__GIVEN RECORDS__
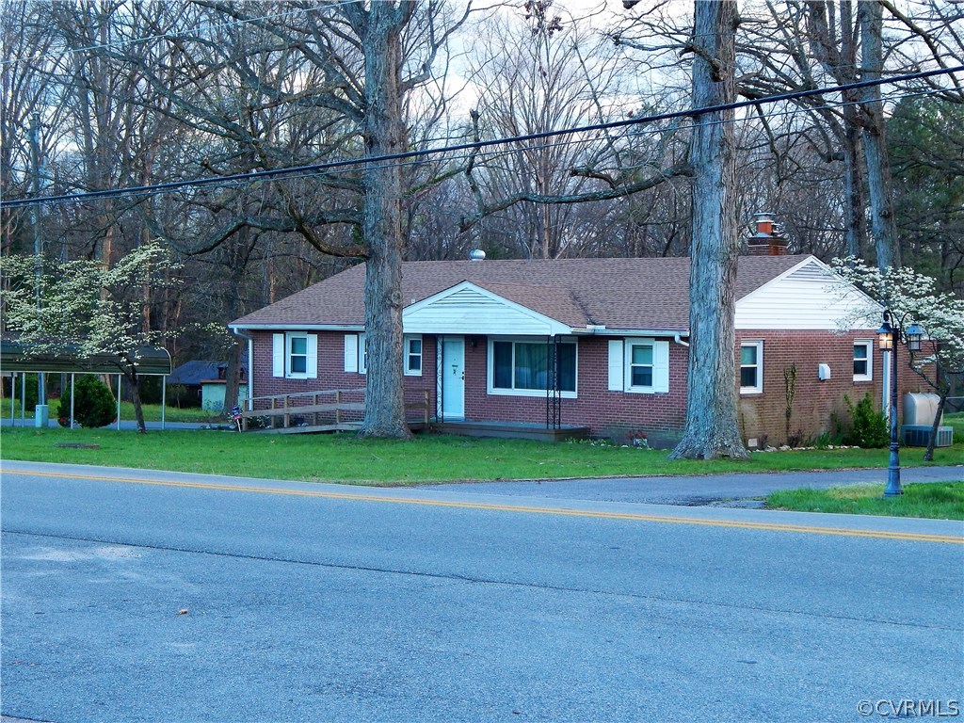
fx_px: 1922
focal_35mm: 69
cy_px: 362
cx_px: 482
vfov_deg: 21.3
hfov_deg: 28.2
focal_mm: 12.3
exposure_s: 1/40
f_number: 4.1
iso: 125
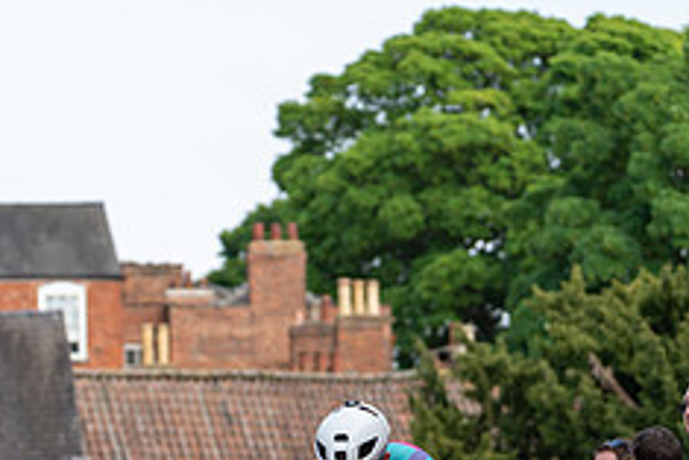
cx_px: 261
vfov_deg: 7.2
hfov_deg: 10.8
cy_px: 508
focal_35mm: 190
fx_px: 3638
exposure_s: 1/640
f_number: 3.2
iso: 100
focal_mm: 77
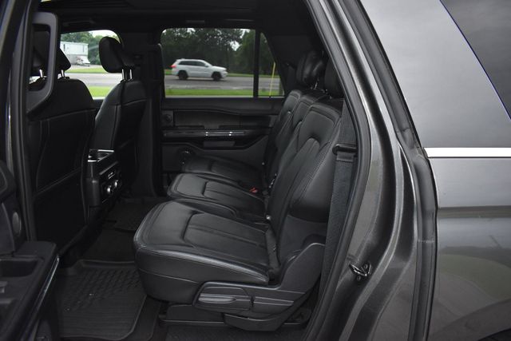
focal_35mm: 27
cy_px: 170
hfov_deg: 67.4
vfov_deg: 48.0
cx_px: 256
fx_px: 383
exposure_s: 1/100
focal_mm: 18
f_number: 3.5
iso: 1600
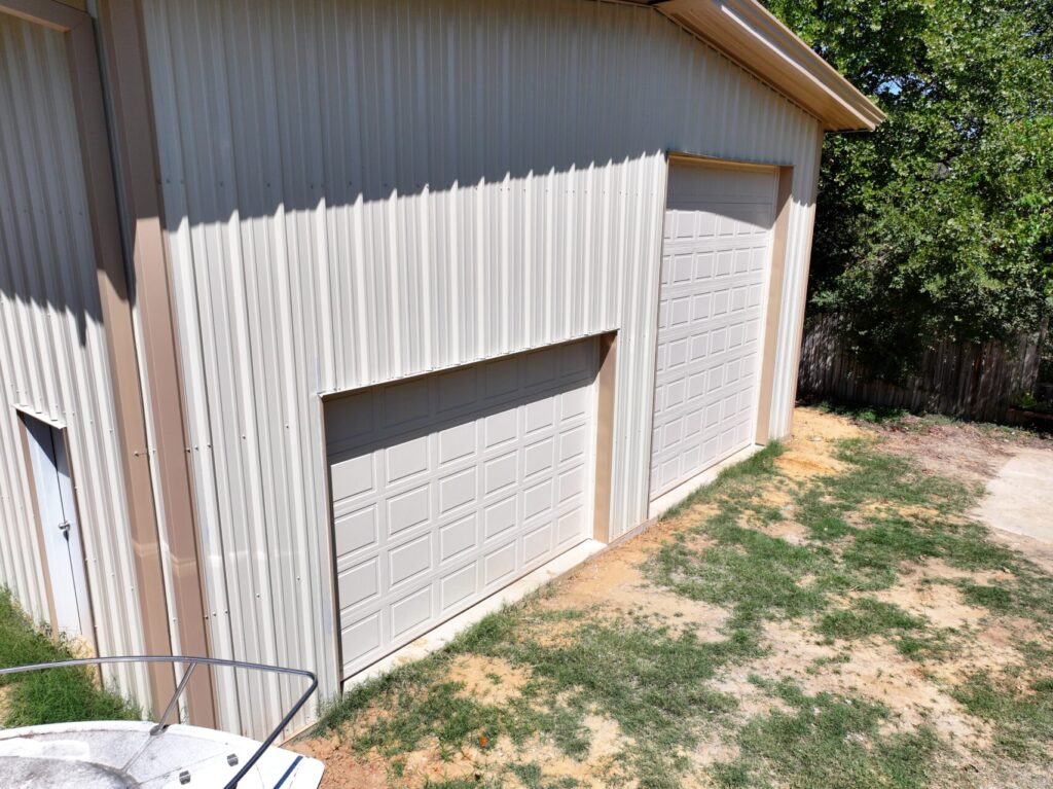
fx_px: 730
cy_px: 394
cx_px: 526
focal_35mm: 24
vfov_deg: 56.8
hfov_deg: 71.6
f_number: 2.8
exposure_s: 1/2000
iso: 100
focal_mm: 12.29
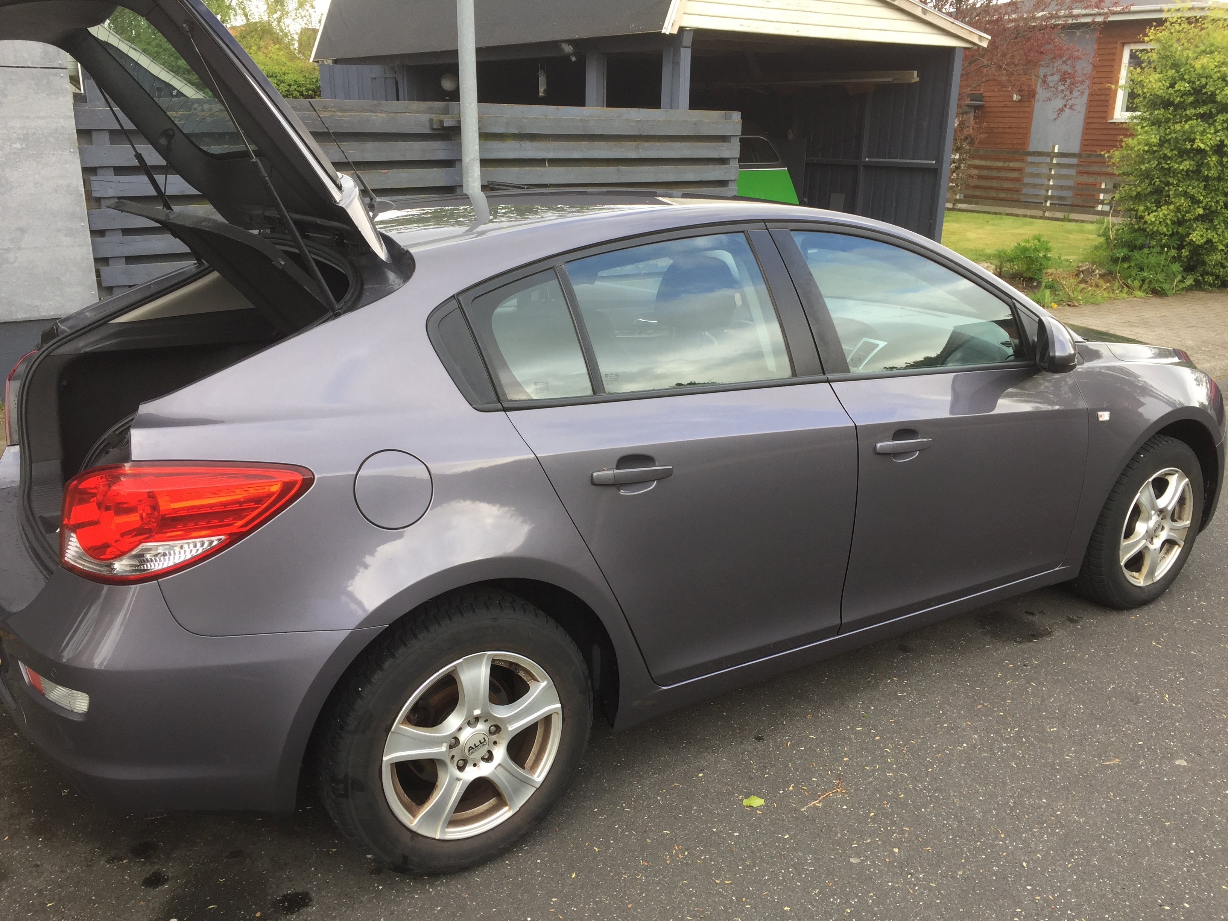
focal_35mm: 29
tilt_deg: -17.7
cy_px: 460
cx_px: 614
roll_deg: -1.7
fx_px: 1029
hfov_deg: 61.7
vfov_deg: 48.2
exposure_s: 1/162
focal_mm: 4.15
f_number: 2.2
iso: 32
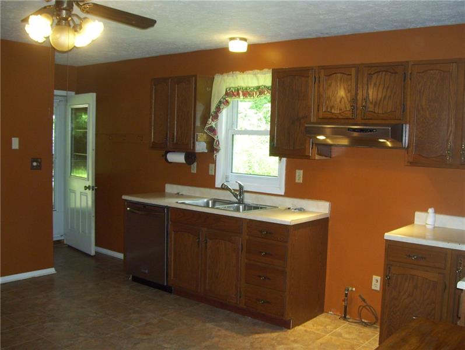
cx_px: 232
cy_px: 175
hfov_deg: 51.3
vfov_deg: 39.7
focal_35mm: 36
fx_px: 484
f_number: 2.7
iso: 200
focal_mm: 6
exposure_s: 1/60
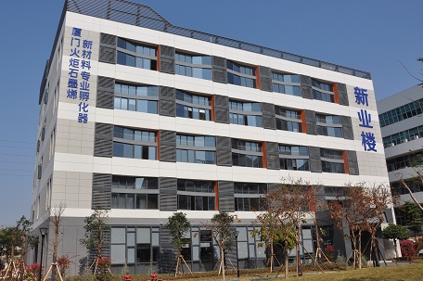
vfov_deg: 38.2
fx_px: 406
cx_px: 203
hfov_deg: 55.1
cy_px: 135
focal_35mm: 35
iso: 200
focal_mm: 21
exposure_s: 1/500
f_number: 11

__TASK__
This exercise calls for a verbatim output of the entries, pictures omitted.

__SOLVED EXERCISE__
fx_px: 1922
focal_35mm: 69
cy_px: 362
cx_px: 482
vfov_deg: 21.3
hfov_deg: 28.2
focal_mm: 12.3
exposure_s: 1/40
f_number: 4.1
iso: 125
cx_px: 261
vfov_deg: 7.2
hfov_deg: 10.8
cy_px: 508
focal_35mm: 190
fx_px: 3638
exposure_s: 1/640
f_number: 3.2
iso: 100
focal_mm: 77
focal_35mm: 27
cy_px: 170
hfov_deg: 67.4
vfov_deg: 48.0
cx_px: 256
fx_px: 383
exposure_s: 1/100
focal_mm: 18
f_number: 3.5
iso: 1600
fx_px: 730
cy_px: 394
cx_px: 526
focal_35mm: 24
vfov_deg: 56.8
hfov_deg: 71.6
f_number: 2.8
exposure_s: 1/2000
iso: 100
focal_mm: 12.29
focal_35mm: 29
tilt_deg: -17.7
cy_px: 460
cx_px: 614
roll_deg: -1.7
fx_px: 1029
hfov_deg: 61.7
vfov_deg: 48.2
exposure_s: 1/162
focal_mm: 4.15
f_number: 2.2
iso: 32
cx_px: 232
cy_px: 175
hfov_deg: 51.3
vfov_deg: 39.7
focal_35mm: 36
fx_px: 484
f_number: 2.7
iso: 200
focal_mm: 6
exposure_s: 1/60
vfov_deg: 38.2
fx_px: 406
cx_px: 203
hfov_deg: 55.1
cy_px: 135
focal_35mm: 35
iso: 200
focal_mm: 21
exposure_s: 1/500
f_number: 11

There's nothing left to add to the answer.